Hold on! I think I just realized I made a mistake in my programming of this “really easy” algorithm… I calculated O as the total diversity, rather than the number of occurrences. Re-do:

OK, so that’s not much different. Remarkably constant over time, is the bottom line. So my struck-out thought above stands: probably, this method is going to recover a corrected diversity curve that’s similar to the raw data.
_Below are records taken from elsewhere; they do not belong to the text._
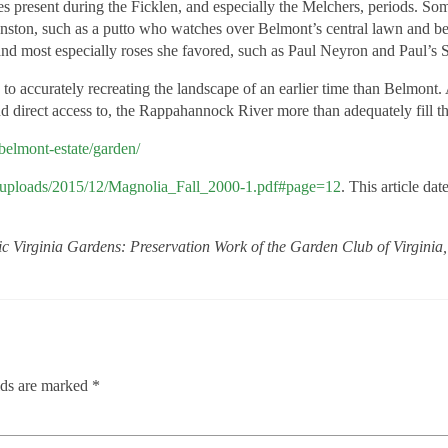
tures present during the Ficklen, and especially the Melchers, periods.
nston, such as a putto who watches over Belmont’s central lawn and bed
and most especially roses she favored, such as Paul Neyron and Paul’s 
to accurately recreating the landscape of an earlier time than Belmont.
d direct access to, the Rappahannock River more than adequately fill th
belmont-estate/garden/
nt/uploads/2015/12/Magnolia_Fall_2000-1.pdf#page=12
. This article d
ic Virginia Gardens: Preservation Work of the Garden Club of Virgini
lds are marked
*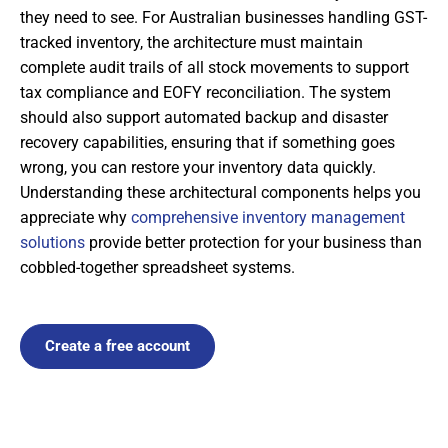
they need to see. For Australian businesses handling GST-
tracked inventory, the architecture must maintain
complete audit trails of all stock movements to support
tax compliance and EOFY reconciliation. The system
should also support automated backup and disaster
recovery capabilities, ensuring that if something goes
wrong, you can restore your inventory data quickly.
Understanding these architectural components helps you
appreciate why
comprehensive inventory management
solutions
provide better protection for your business than
cobbled-together spreadsheet systems.
Create a free account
Lost substantial amounts of steam at 8pm and decided to bag it in for the day. Not the most productive big day push so far. Hard to get the mind focused on the single goal when there are so many urgent other things that need to get done, too… Hopefully tomorrow will be better.

previous:
The Day I Emptied out the Farlow Library
next:
Abandoning the Push, Saving It Up

2 Comments

  1. Beau

    September 15, 2010 @ 7:06 am

    1

    Impressive stuff. My brain must have atrophied this summer, because I was certainly struggling to make sense of your algorithm description. But it does seem very interesting, that’s for sure.

    Just a thought on the motivational dimension of 3DPs. To my mind, the 3DP works best when you have the motivation to ignore ‘pressing issues’ and focus entirely on the specific task at hand. If you find yourself losing that sense of focus on the core task, it might not be the best time to have a 3DP.
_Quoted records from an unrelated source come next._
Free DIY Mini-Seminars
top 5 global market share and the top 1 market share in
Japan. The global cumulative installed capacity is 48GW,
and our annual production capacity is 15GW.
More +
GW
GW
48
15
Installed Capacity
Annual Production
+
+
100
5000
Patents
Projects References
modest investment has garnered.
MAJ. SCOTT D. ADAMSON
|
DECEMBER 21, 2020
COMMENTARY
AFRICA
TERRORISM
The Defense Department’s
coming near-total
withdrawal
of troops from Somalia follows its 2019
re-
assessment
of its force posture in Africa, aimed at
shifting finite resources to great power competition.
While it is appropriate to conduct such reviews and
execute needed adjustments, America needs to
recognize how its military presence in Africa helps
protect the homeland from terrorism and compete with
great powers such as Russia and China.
    Also, I would counsel not overusing the 3DP. As I see it, part of the effectiveness of these pushes comes from their relative infrequency and novelty. It’s worth trying to maintain that sense of uniqueness for the 3DP; if you’ve got a lot on, you can instead call it a ‘high functioning day’ (HFD; copyright 2010 Kock Motivational Systems Inc.) but don’t perhaps work as long hours, and get in a hyper-multitasking frame of mind.

    I guess what I’m trying to say is that you shouldn’t set yourself up for failure. For failure leads to disappointment, disappointment leads to demotivation, demotivation leads to suffering…

    Sorry, none of this is meant to rain on your parade! You’re doing fantastically well, and if you can maintain the 3DP pace, by all means you must. Just thinking aloud, really.

  2. kotrc

    September 15, 2010 @ 8:36 am

    2

    Many thanks for the feedback. As always, I think you’re right on the money. 3DPs work because they’re special, and demoting them to the same status as everyday distracted work lets them suffer from the demotivational pitfalls that plague the quotidian graduate student experience (at least mine).
    Also, I think the HFD designator is fantastic. Is has a really psycho-clinical ring to it, evocative of the high functioning academic Asperger’s case.